The Second sphere deals with the makers of the Islamic conception of the State and may be called political. The third and the fourth deal with ancient figures or those who made errors in their efforts. The fifth brings in poets Hallaj, Tahira, Ghalib, etc., who are brought up in the rear by Iblis himself. In this the ghazals make the atmosphere entirely poetical and the dialogue too are about poetry and its value. In the sixth evil spirits under the influence of Saturn are shown. The last begins with Nietzsche and leads upto the vision of Paradise. The epilogue is addressed to the poet's son who is taken as the symbol of the rising generation. On the whole the poem is a summary of Iqbal's philosophy and an index of the triumph of his artistic powers. The exposition of the significance of the various figures and their speeches will require a book. Here we dwell a little on the extreme variety of the effects produced by the variations of the couplet. Iqbal is here guided by Rumi not only in his journey to heaven but also in his progress towards the perfection of the poetic art. The short, sharp, tripping, hauntingly musical, simply dressed, and infinitely forceful couplet of the Mathnavi has been entirely handed over to Iqbal who makes it completely his own. We have already seen the effect of the couplets which Iblis speaks. Here we may quote a set of a different type.

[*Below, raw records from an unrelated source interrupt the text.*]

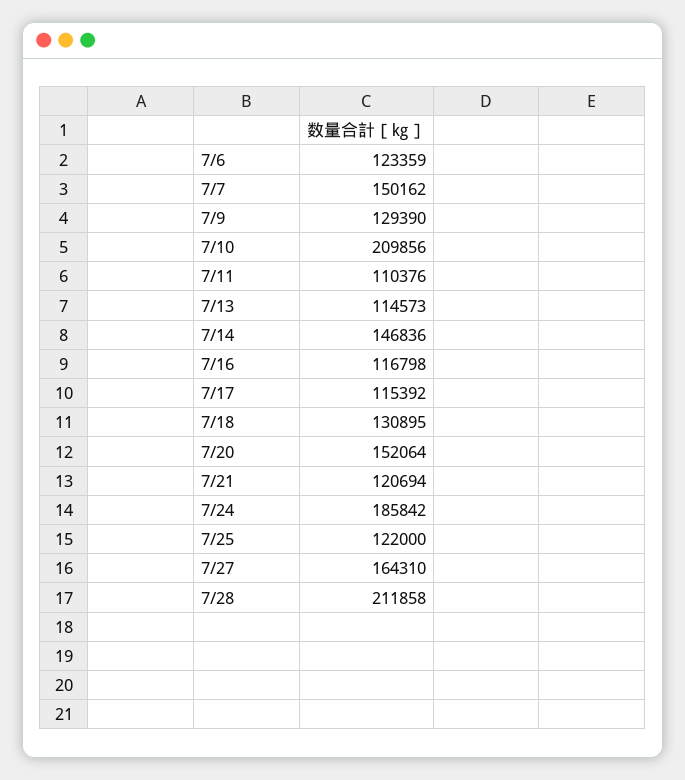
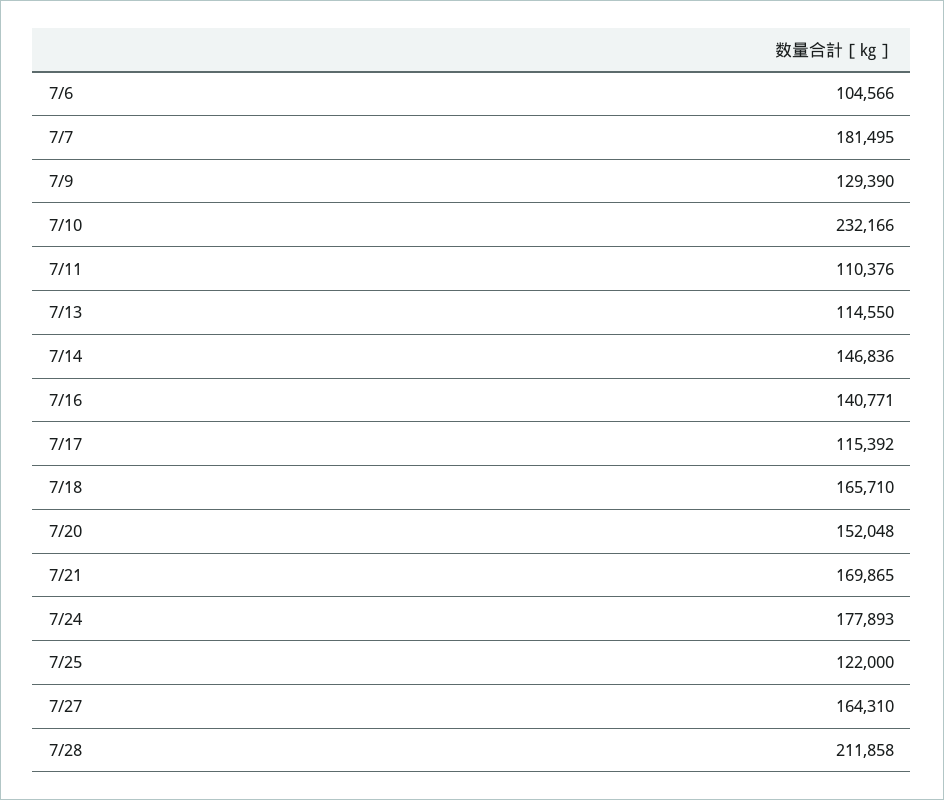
7/6: 123359 -> 104566
7/7: 150162 -> 181495
7/10: 209856 -> 232166
7/13: 114573 -> 114550
7/16: 116798 -> 140771
7/18: 130895 -> 165710
7/20: 152064 -> 152048
7/21: 120694 -> 169865
7/24: 185842 -> 177893

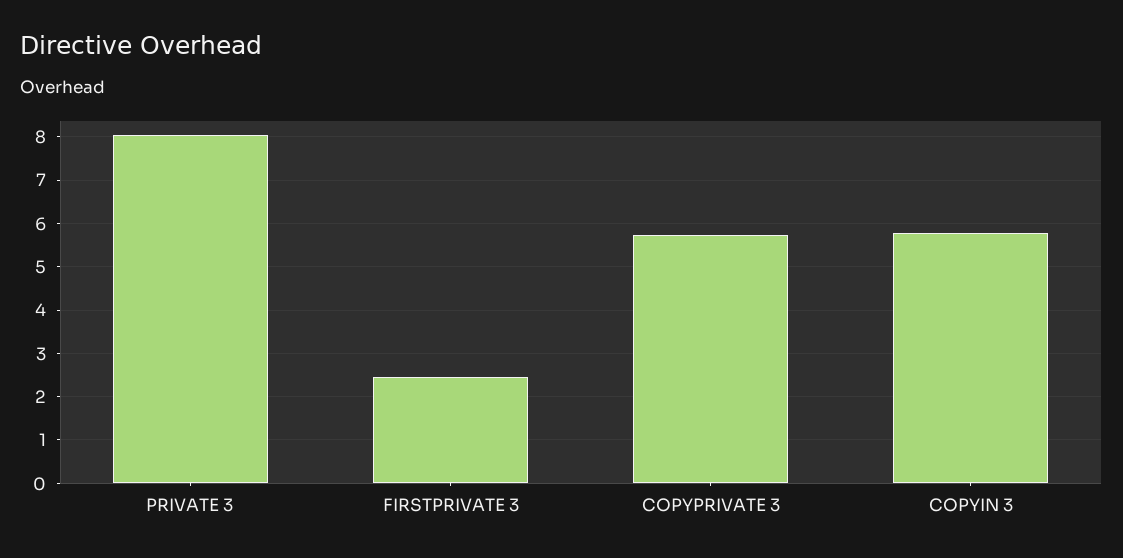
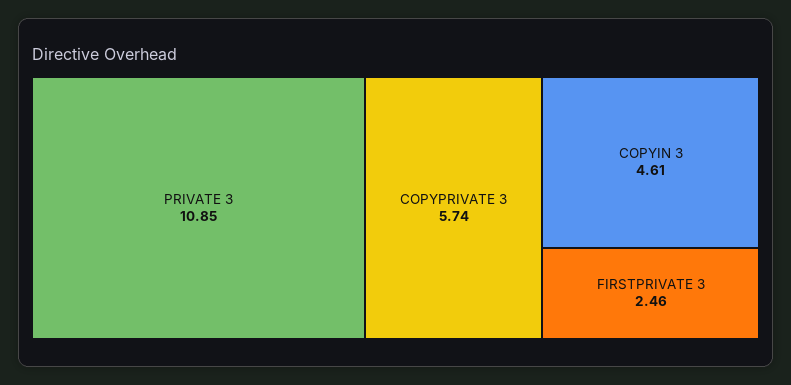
PRIVATE 3: 8 -> 10.85
COPYIN 3: 5.8 -> 4.61

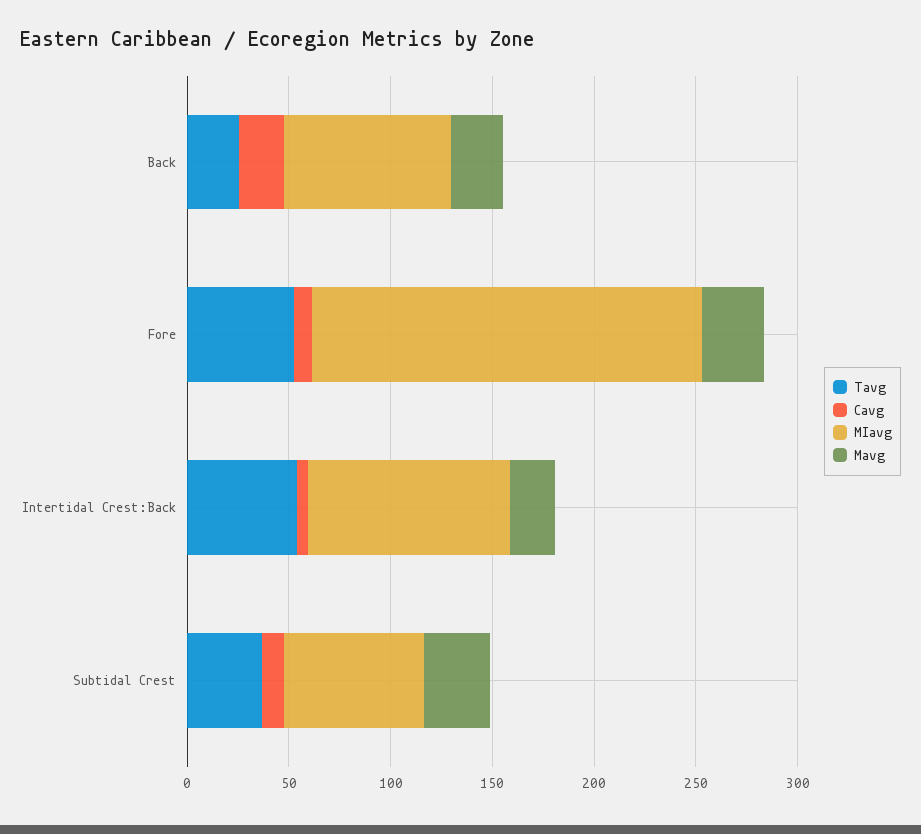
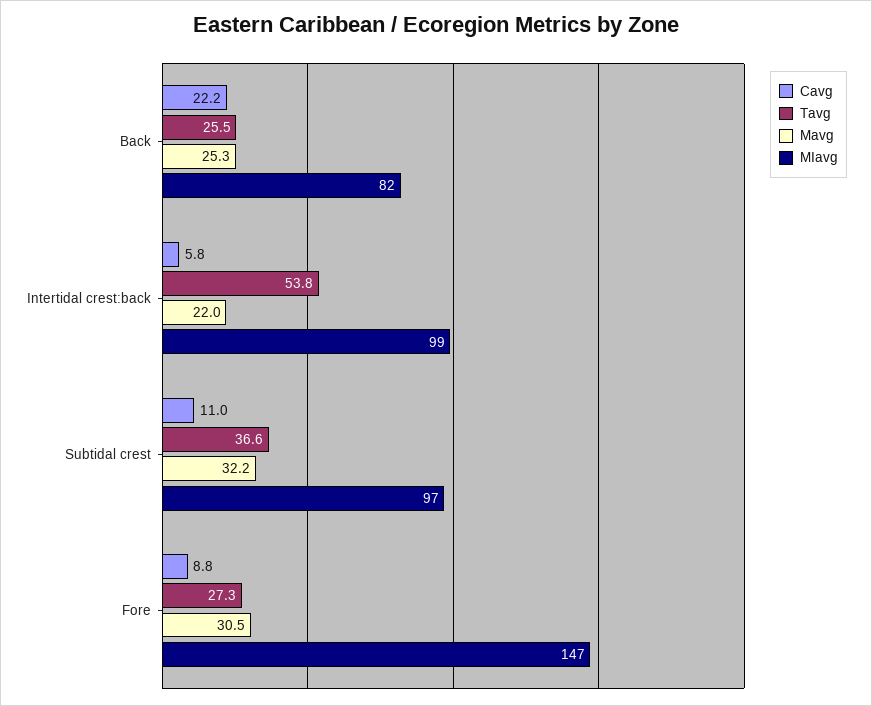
Tavg, Fore: 50 -> 27.3
MIavg, Fore: 190 -> 147
MIavg, Subtidal Crest: 70 -> 97

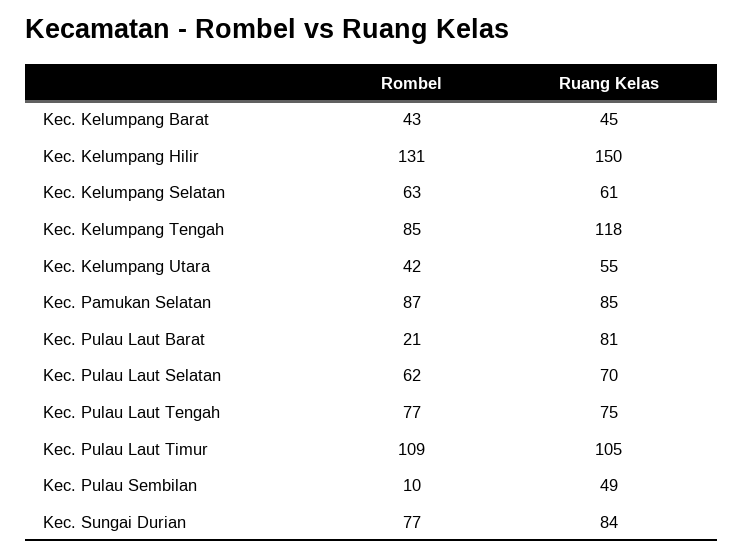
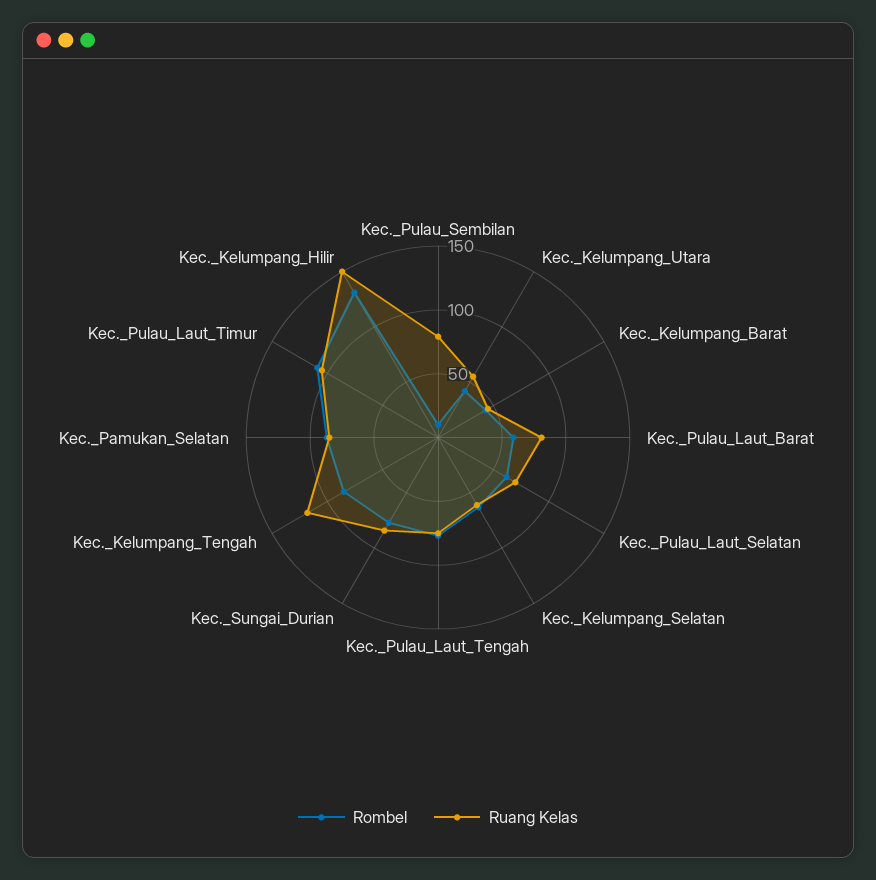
Rombel, Kec. Pulau Laut Barat: 21 -> 60
Ruang Kelas, Kec. Pulau Sembilan: 49 -> 80

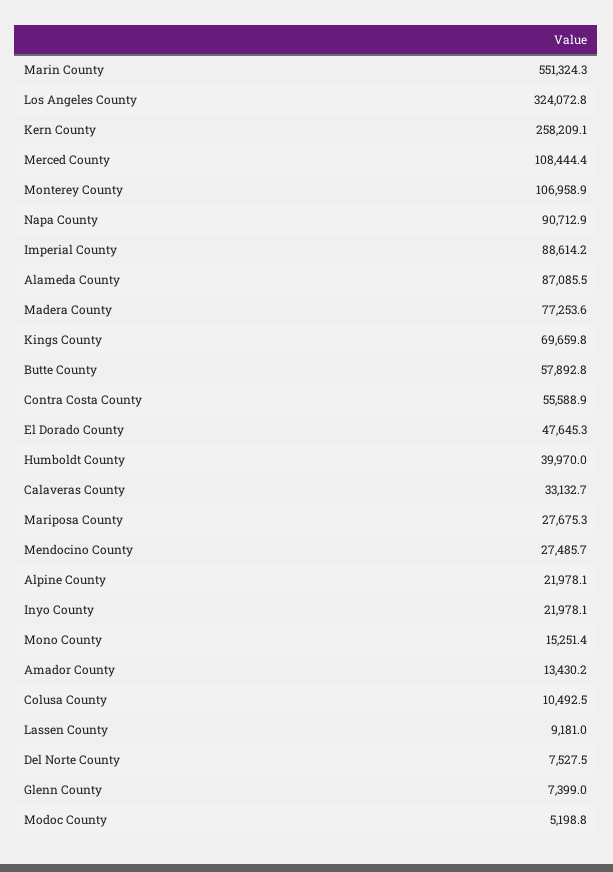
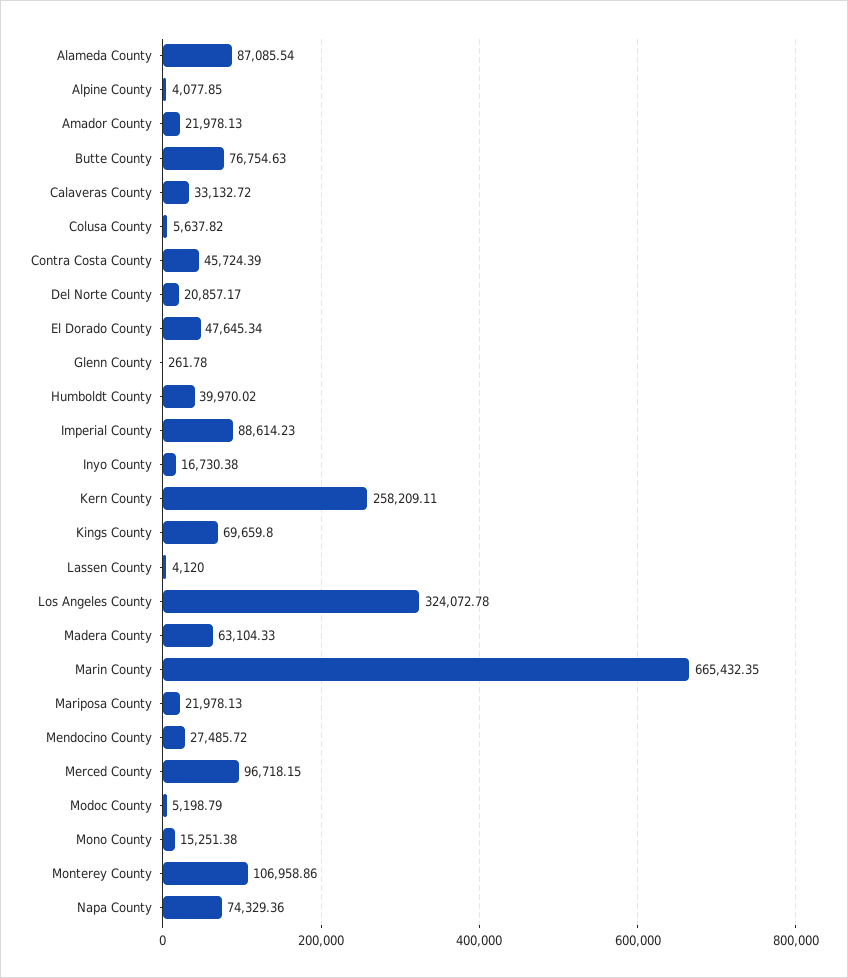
Marin County: 551324.3 -> 665432.35
Merced County: 108444.4 -> 96718.15
Napa County: 90712.9 -> 74329.36
Madera County: 77253.6 -> 63104.33
Butte County: 57892.8 -> 76754.63
Contra Costa County: 55588.9 -> 45724.39
Mariposa County: 27675.3 -> 21978.13
Alpine County: 21978.1 -> 4077.85
Inyo County: 21978.1 -> 16730.38
Amador County: 13430.2 -> 21978.13
Colusa County: 10492.5 -> 5637.82
Lassen County: 9181 -> 4120
Del Norte County: 7527.5 -> 20857.17
Glenn County: 7399 -> 261.78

کار ما غیر از امید و بیم نیست

ہر کسے را ہمت تسلیم نیست

اے کہ گوئی بودنی ابن بود شود

کار ہا پابند آئن بود شد

معنی تقدیر کم فہمیدۂ

بے خودی را نی خدا را دیدۂ

مرد مومن با خدا دارد نیاز

با تو ما سازیم تو با ما بساز

عزم او خلاق تقدیر حق است

روز ہیجہ تیرا او تیر حق است

Our business is not but fear and hope;

Everyone cannot have the courage to submit.

O thou who sayest this was to be and so it happened

Matters are governed by circumstances and so come to pass.

Thou dost not know the meaning of Fate

Neither you saw God nor Self.

The Believer has contact with God;

"I agree with thee, thou agree with me."

His determination is the creator of the Destined Fall,

On the day of battle his arrow is the arrow of God.

Here we see how philosophical realism passes into sublimity by the time we reach the last couplet. In the poem these couplets occur just after some quoted from Rumi and we see how far the pupil has assimilated the art of the master in his own individual way. The master's simplicity has been coupled with the complexity of the modern age and the moral of Iqbal's achievement may be read in the following couplets from the speech of Tahira:

جلوۂ او بنگر اندر شہر و دشت

تا نہ پنداری کہ از عالم گذشت

در ضمیر عصر خود پوشیدہ است

اندریں خلوت چساں گنجیدہ است

His presence see in city and desert,

That thou mayest not feel that he is gone,

He is hidden in the conscience of his own age,

In this narrow loveliness how can he be?

Iqbal is undoubtedly our century's greatest artist in verse. He is not an experimenter, but a culminator, in the words of T.S. Eliot, "the most individual parts of his work may be those in which the dead poets, his ancestors, assert their immortality most vigorously."